This particular author seems to be projecting her own Tiger Mom ideas into
most of the country, but I think helicopter parenting is highly regional, and
has been different at different times. In more rural areas, among working
class or lower class kids, parents were generally less intensively involved
and kids have more freedom relative to suburbia IMHO. I was born in 71, and
pretty much from age 7 I can remember saying bye to my mom after getting home
from school and going out to play all day by myself with no oversight.

It is tru these days America d are more paranoid of sex predators, because our
news media has hyped up crime over the last two decades and made everyone
scared, of course there is some truth to it because crime statistics are
generally higher here than in Europe, but again, it’s very regional with rates
fluctuating between the safest European levels and looking like Honduras in
some spots.

Americans do send kids for overnight stays, typically during summer in camps.
I sent my kids away for two weeks to sleep outdoors under the stars, with no
tech allowed for example. But it usually isn’t run by schools, our schools are
too afraid of being sued or protested by parents these days to do anything.
*****
▸ **Set exercise 1**
Answer these questions about the forum post on parenting:
(a) In what year was the writer born?
(b) In what season do American children typically go on overnight stays, and where?
(c) For how long did the writer send the writer's children away to sleep outdoors?

[Stored items]
*****
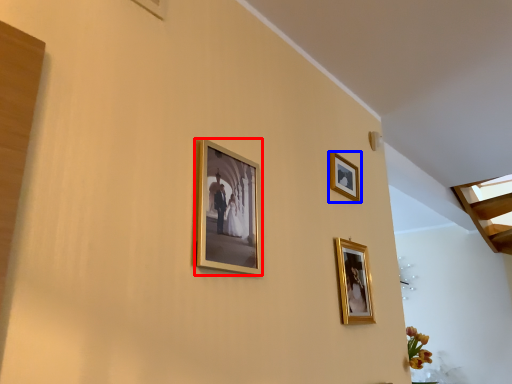
Question: Which point is closer to the camera, picture frame (highlighted by a red box) or picture frame (highlighted by a blue box)?

Choices:
 (A) picture frame
 (B) picture frame

Answer: (A)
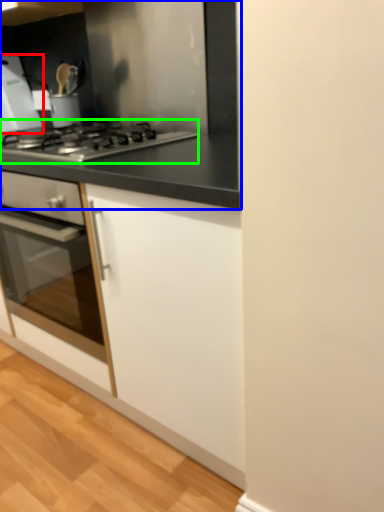
Question: Based on their relative distances, which object is nearer to home appliance (highlighted by a red box)? Choose from countertop (highlighted by a blue box) and gas stove (highlighted by a green box).

Choices:
 (A) countertop
 (B) gas stove

Answer: (A)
*****
▸ **Set exercise 2**
Transcribe every line of the Stored items listing above, leaving the pictures out of your answer.

▸ **Complete answer 1**
(a) 71
(b) During summer, in camps.
(c) Two weeks.

▸ **Complete answer 2**
Question: Which point is closer to the camera, picture frame (highlighted by a red box) or picture frame (highlighted by a blue box)?

Choices:
 (A) picture frame
 (B) picture frame

Answer: (A)
Question: Based on their relative distances, which object is nearer to home appliance (highlighted by a red box)? Choose from countertop (highlighted by a blue box) and gas stove (highlighted by a green box).

Choices:
 (A) countertop
 (B) gas stove

Answer: (A)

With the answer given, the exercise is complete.